Extract every line of the entries below verbatim, without the pictures.
___ Material to process
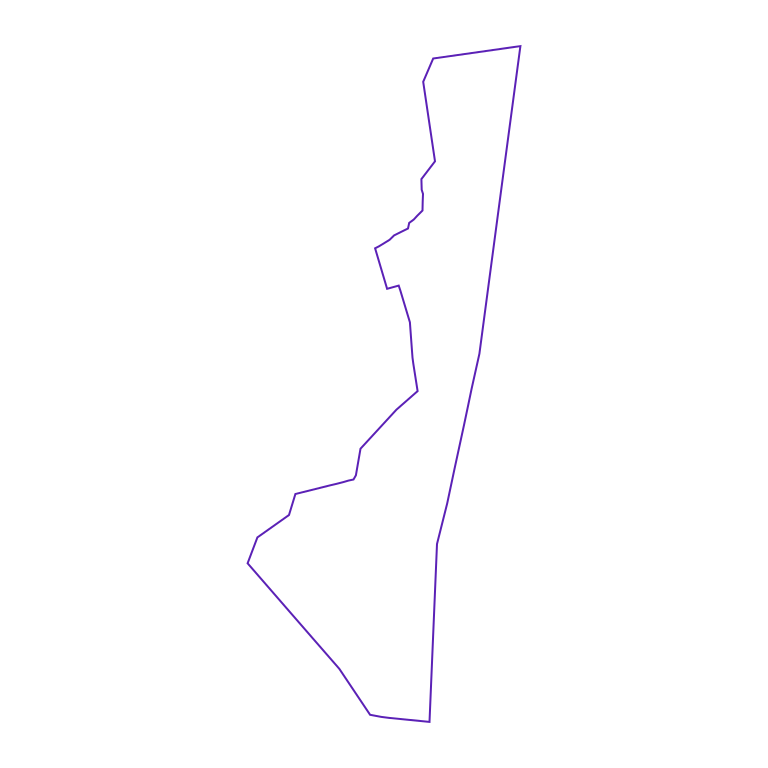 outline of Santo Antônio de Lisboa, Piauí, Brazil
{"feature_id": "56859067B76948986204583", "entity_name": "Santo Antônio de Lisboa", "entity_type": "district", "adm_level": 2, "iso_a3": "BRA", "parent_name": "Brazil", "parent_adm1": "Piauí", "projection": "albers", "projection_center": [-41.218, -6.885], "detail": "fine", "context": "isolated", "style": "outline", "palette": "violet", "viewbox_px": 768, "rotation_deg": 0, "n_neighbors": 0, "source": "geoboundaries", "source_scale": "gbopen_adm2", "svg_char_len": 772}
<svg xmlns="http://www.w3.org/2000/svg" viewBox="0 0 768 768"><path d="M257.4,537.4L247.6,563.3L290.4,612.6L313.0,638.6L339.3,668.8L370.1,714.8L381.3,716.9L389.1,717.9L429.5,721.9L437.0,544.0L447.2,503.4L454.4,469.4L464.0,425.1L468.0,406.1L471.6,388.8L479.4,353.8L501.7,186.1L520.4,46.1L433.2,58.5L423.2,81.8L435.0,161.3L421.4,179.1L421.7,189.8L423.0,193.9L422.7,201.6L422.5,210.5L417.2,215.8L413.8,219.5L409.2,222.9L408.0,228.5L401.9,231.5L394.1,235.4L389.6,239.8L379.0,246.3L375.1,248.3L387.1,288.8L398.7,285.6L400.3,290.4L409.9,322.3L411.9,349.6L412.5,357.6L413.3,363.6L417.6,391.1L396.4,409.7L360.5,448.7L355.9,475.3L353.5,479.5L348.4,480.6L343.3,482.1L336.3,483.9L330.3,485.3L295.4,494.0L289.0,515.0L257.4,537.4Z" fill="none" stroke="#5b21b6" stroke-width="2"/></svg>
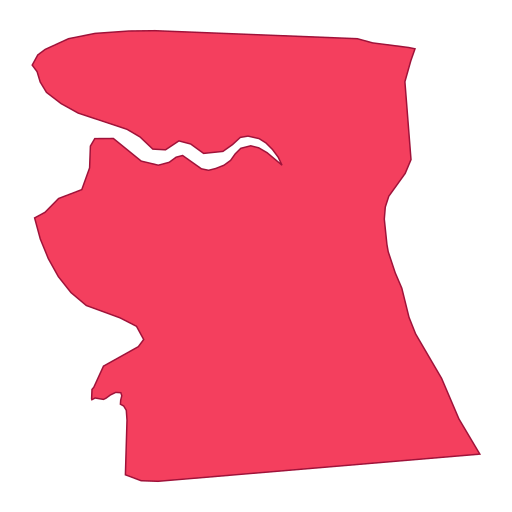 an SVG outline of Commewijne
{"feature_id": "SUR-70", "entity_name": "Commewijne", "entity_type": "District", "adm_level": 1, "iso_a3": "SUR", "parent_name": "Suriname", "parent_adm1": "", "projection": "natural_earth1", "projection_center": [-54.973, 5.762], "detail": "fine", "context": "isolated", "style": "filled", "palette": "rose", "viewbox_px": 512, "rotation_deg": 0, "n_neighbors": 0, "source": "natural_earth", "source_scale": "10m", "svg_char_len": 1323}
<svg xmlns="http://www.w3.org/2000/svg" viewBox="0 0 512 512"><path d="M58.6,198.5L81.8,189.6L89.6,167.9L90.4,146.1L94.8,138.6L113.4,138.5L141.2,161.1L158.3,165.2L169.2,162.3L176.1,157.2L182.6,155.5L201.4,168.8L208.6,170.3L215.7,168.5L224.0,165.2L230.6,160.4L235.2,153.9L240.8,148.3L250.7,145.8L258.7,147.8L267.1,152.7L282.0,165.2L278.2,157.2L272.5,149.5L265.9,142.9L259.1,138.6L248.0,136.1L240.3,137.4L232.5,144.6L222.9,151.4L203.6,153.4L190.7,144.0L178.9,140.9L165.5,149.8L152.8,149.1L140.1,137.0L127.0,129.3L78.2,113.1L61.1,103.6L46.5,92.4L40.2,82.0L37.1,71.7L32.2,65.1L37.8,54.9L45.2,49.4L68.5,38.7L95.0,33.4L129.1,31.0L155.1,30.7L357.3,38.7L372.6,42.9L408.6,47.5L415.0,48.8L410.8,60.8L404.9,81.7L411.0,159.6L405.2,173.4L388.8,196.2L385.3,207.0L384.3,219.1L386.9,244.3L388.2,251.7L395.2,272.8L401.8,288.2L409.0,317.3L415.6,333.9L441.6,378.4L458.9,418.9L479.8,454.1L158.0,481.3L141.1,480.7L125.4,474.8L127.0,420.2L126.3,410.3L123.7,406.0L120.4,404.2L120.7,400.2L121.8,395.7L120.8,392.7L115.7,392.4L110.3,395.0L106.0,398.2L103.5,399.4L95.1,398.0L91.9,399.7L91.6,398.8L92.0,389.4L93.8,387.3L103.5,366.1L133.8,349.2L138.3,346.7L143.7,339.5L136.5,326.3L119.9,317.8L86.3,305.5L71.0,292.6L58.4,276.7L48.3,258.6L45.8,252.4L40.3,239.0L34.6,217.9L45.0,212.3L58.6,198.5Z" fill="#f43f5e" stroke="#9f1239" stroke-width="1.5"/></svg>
______
> _Result of this exercise_:
 outline of Santo Antônio de Lisboa, Piauí, Brazil
{"feature_id": "56859067B76948986204583", "entity_name": "Santo Antônio de Lisboa", "entity_type": "district", "adm_level": 2, "iso_a3": "BRA", "parent_name": "Brazil", "parent_adm1": "Piauí", "projection": "albers", "projection_center": [-41.218, -6.885], "detail": "fine", "context": "isolated", "style": "outline", "palette": "violet", "viewbox_px": 768, "rotation_deg": 0, "n_neighbors": 0, "source": "geoboundaries", "source_scale": "gbopen_adm2", "svg_char_len": 772}
<svg xmlns="http://www.w3.org/2000/svg" viewBox="0 0 768 768"><path d="M257.4,537.4L247.6,563.3L290.4,612.6L313.0,638.6L339.3,668.8L370.1,714.8L381.3,716.9L389.1,717.9L429.5,721.9L437.0,544.0L447.2,503.4L454.4,469.4L464.0,425.1L468.0,406.1L471.6,388.8L479.4,353.8L501.7,186.1L520.4,46.1L433.2,58.5L423.2,81.8L435.0,161.3L421.4,179.1L421.7,189.8L423.0,193.9L422.7,201.6L422.5,210.5L417.2,215.8L413.8,219.5L409.2,222.9L408.0,228.5L401.9,231.5L394.1,235.4L389.6,239.8L379.0,246.3L375.1,248.3L387.1,288.8L398.7,285.6L400.3,290.4L409.9,322.3L411.9,349.6L412.5,357.6L413.3,363.6L417.6,391.1L396.4,409.7L360.5,448.7L355.9,475.3L353.5,479.5L348.4,480.6L343.3,482.1L336.3,483.9L330.3,485.3L295.4,494.0L289.0,515.0L257.4,537.4Z" fill="none" stroke="#5b21b6" stroke-width="2"/></svg>
 an SVG outline of Commewijne
{"feature_id": "SUR-70", "entity_name": "Commewijne", "entity_type": "District", "adm_level": 1, "iso_a3": "SUR", "parent_name": "Suriname", "parent_adm1": "", "projection": "natural_earth1", "projection_center": [-54.973, 5.762], "detail": "fine", "context": "isolated", "style": "filled", "palette": "rose", "viewbox_px": 512, "rotation_deg": 0, "n_neighbors": 0, "source": "natural_earth", "source_scale": "10m", "svg_char_len": 1323}
<svg xmlns="http://www.w3.org/2000/svg" viewBox="0 0 512 512"><path d="M58.6,198.5L81.8,189.6L89.6,167.9L90.4,146.1L94.8,138.6L113.4,138.5L141.2,161.1L158.3,165.2L169.2,162.3L176.1,157.2L182.6,155.5L201.4,168.8L208.6,170.3L215.7,168.5L224.0,165.2L230.6,160.4L235.2,153.9L240.8,148.3L250.7,145.8L258.7,147.8L267.1,152.7L282.0,165.2L278.2,157.2L272.5,149.5L265.9,142.9L259.1,138.6L248.0,136.1L240.3,137.4L232.5,144.6L222.9,151.4L203.6,153.4L190.7,144.0L178.9,140.9L165.5,149.8L152.8,149.1L140.1,137.0L127.0,129.3L78.2,113.1L61.1,103.6L46.5,92.4L40.2,82.0L37.1,71.7L32.2,65.1L37.8,54.9L45.2,49.4L68.5,38.7L95.0,33.4L129.1,31.0L155.1,30.7L357.3,38.7L372.6,42.9L408.6,47.5L415.0,48.8L410.8,60.8L404.9,81.7L411.0,159.6L405.2,173.4L388.8,196.2L385.3,207.0L384.3,219.1L386.9,244.3L388.2,251.7L395.2,272.8L401.8,288.2L409.0,317.3L415.6,333.9L441.6,378.4L458.9,418.9L479.8,454.1L158.0,481.3L141.1,480.7L125.4,474.8L127.0,420.2L126.3,410.3L123.7,406.0L120.4,404.2L120.7,400.2L121.8,395.7L120.8,392.7L115.7,392.4L110.3,395.0L106.0,398.2L103.5,399.4L95.1,398.0L91.9,399.7L91.6,398.8L92.0,389.4L93.8,387.3L103.5,366.1L133.8,349.2L138.3,346.7L143.7,339.5L136.5,326.3L119.9,317.8L86.3,305.5L71.0,292.6L58.4,276.7L48.3,258.6L45.8,252.4L40.3,239.0L34.6,217.9L45.0,212.3L58.6,198.5Z" fill="#f43f5e" stroke="#9f1239" stroke-width="1.5"/></svg>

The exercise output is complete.